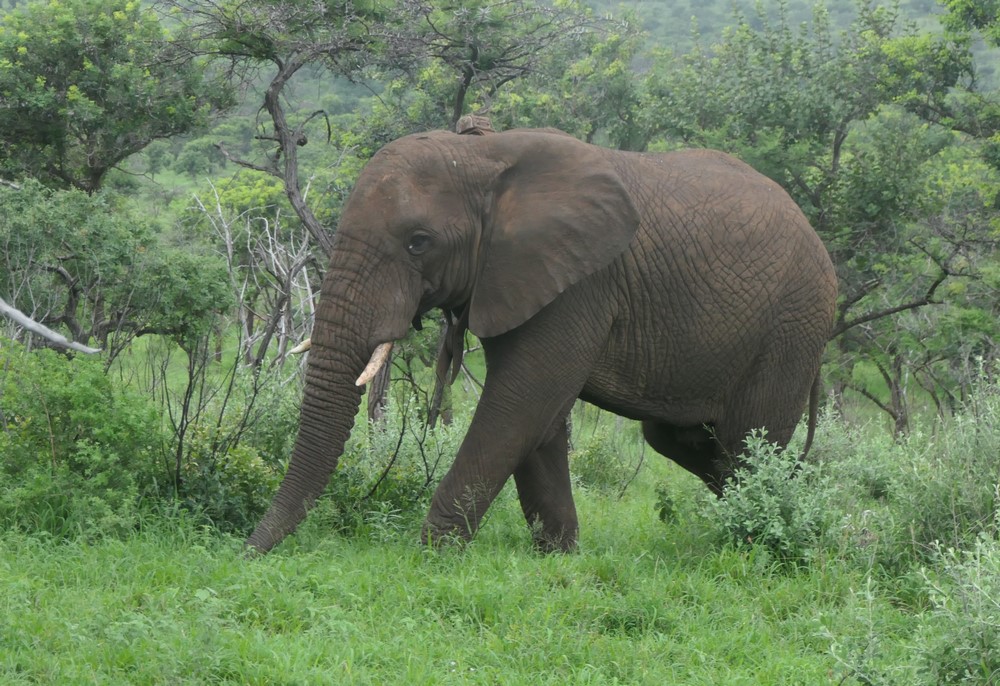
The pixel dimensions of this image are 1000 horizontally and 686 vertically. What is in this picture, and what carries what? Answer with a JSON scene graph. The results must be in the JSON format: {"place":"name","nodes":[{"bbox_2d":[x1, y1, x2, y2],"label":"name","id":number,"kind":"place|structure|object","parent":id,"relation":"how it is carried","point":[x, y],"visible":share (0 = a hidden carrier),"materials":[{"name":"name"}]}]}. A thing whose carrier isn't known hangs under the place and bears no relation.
{"place":"outdoors","nodes":[
{"label":"outdoors","id":0,"kind":"place"},
{"bbox_2d":[0,0,224,194],"label":"tree","id":1,"kind":"object","parent":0,"point":[52,129],"visible":0.98,"materials":[{"name":"green plant"}]},
{"bbox_2d":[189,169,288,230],"label":"shrub","id":2,"kind":"object","parent":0,"point":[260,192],"visible":0.45,"materials":[{"name":"green plant"}]},
{"bbox_2d":[0,333,996,685],"label":"grass field","id":3,"kind":"structure","parent":0,"point":[405,675],"materials":[{"name":"green plant"}]},
{"bbox_2d":[0,300,100,354],"label":"dead branch","id":4,"kind":"object","parent":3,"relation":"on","point":[54,338],"visible":1,"materials":[{"name":"grey wood"}]},
{"bbox_2d":[0,343,165,537],"label":"shrub","id":5,"kind":"object","parent":3,"relation":"on","point":[94,416],"visible":0.95,"materials":[{"name":"green plant"}]},
{"bbox_2d":[0,180,233,368],"label":"shrub","id":6,"kind":"object","parent":3,"relation":"on","point":[64,266],"visible":0.93,"materials":[{"name":"green plant"}]},
{"bbox_2d":[164,382,297,534],"label":"shrub","id":7,"kind":"object","parent":3,"relation":"on","point":[254,468],"visible":0.69,"materials":[{"name":"green plant"}]},
{"bbox_2d":[191,178,324,374],"label":"dead tree","id":8,"kind":"object","parent":3,"relation":"on","point":[227,234],"visible":0.76,"materials":[{"name":"plant"}]},
{"bbox_2d":[167,0,426,422],"label":"tree","id":9,"kind":"object","parent":3,"relation":"on","point":[272,111],"visible":0.75,"materials":[{"name":"brown plant"}]},
{"bbox_2d":[328,397,463,527],"label":"shrub","id":10,"kind":"object","parent":3,"relation":"on","point":[405,478],"visible":0.65,"materials":[{"name":"green plant"}]},
{"bbox_2d":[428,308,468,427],"label":"tree trunk","id":11,"kind":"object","parent":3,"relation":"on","point":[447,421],"visible":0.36,"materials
■ ■ ■ ■ ■
■ EXERCISE DIRECTIONS
Line by line and exactly, write out the material above. Skip the pictures.

■ SOLVED PROBLEM
The pixel dimensions of this image are 1000 horizontally and 686 vertically. What is in this picture, and what carries what? Answer with a JSON scene graph. The results must be in the JSON format: {"place":"name","nodes":[{"bbox_2d":[x1, y1, x2, y2],"label":"name","id":number,"kind":"place|structure|object","parent":id,"relation":"how it is carried","point":[x, y],"visible":share (0 = a hidden carrier),"materials":[{"name":"name"}]}]}. A thing whose carrier isn't known hangs under the place and bears no relation.
{"place":"outdoors","nodes":[
{"label":"outdoors","id":0,"kind":"place"},
{"bbox_2d":[0,0,224,194],"label":"tree","id":1,"kind":"object","parent":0,"point":[52,129],"visible":0.98,"materials":[{"name":"green plant"}]},
{"bbox_2d":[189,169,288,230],"label":"shrub","id":2,"kind":"object","parent":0,"point":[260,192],"visible":0.45,"materials":[{"name":"green plant"}]},
{"bbox_2d":[0,333,996,685],"label":"grass field","id":3,"kind":"structure","parent":0,"point":[405,675],"materials":[{"name":"green plant"}]},
{"bbox_2d":[0,300,100,354],"label":"dead branch","id":4,"kind":"object","parent":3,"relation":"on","point":[54,338],"visible":1,"materials":[{"name":"grey wood"}]},
{"bbox_2d":[0,343,165,537],"label":"shrub","id":5,"kind":"object","parent":3,"relation":"on","point":[94,416],"visible":0.95,"materials":[{"name":"green plant"}]},
{"bbox_2d":[0,180,233,368],"label":"shrub","id":6,"kind":"object","parent":3,"relation":"on","point":[64,266],"visible":0.93,"materials":[{"name":"green plant"}]},
{"bbox_2d":[164,382,297,534],"label":"shrub","id":7,"kind":"object","parent":3,"relation":"on","point":[254,468],"visible":0.69,"materials":[{"name":"green plant"}]},
{"bbox_2d":[191,178,324,374],"label":"dead tree","id":8,"kind":"object","parent":3,"relation":"on","point":[227,234],"visible":0.76,"materials":[{"name":"plant"}]},
{"bbox_2d":[167,0,426,422],"label":"tree","id":9,"kind":"object","parent":3,"relation":"on","point":[272,111],"visible":0.75,"materials":[{"name":"brown plant"}]},
{"bbox_2d":[328,397,463,527],"label":"shrub","id":10,"kind":"object","parent":3,"relation":"on","point":[405,478],"visible":0.65,"materials":[{"name":"green plant"}]},
{"bbox_2d":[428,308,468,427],"label":"tree trunk","id":11,"kind":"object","parent":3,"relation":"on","point":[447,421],"visible":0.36,"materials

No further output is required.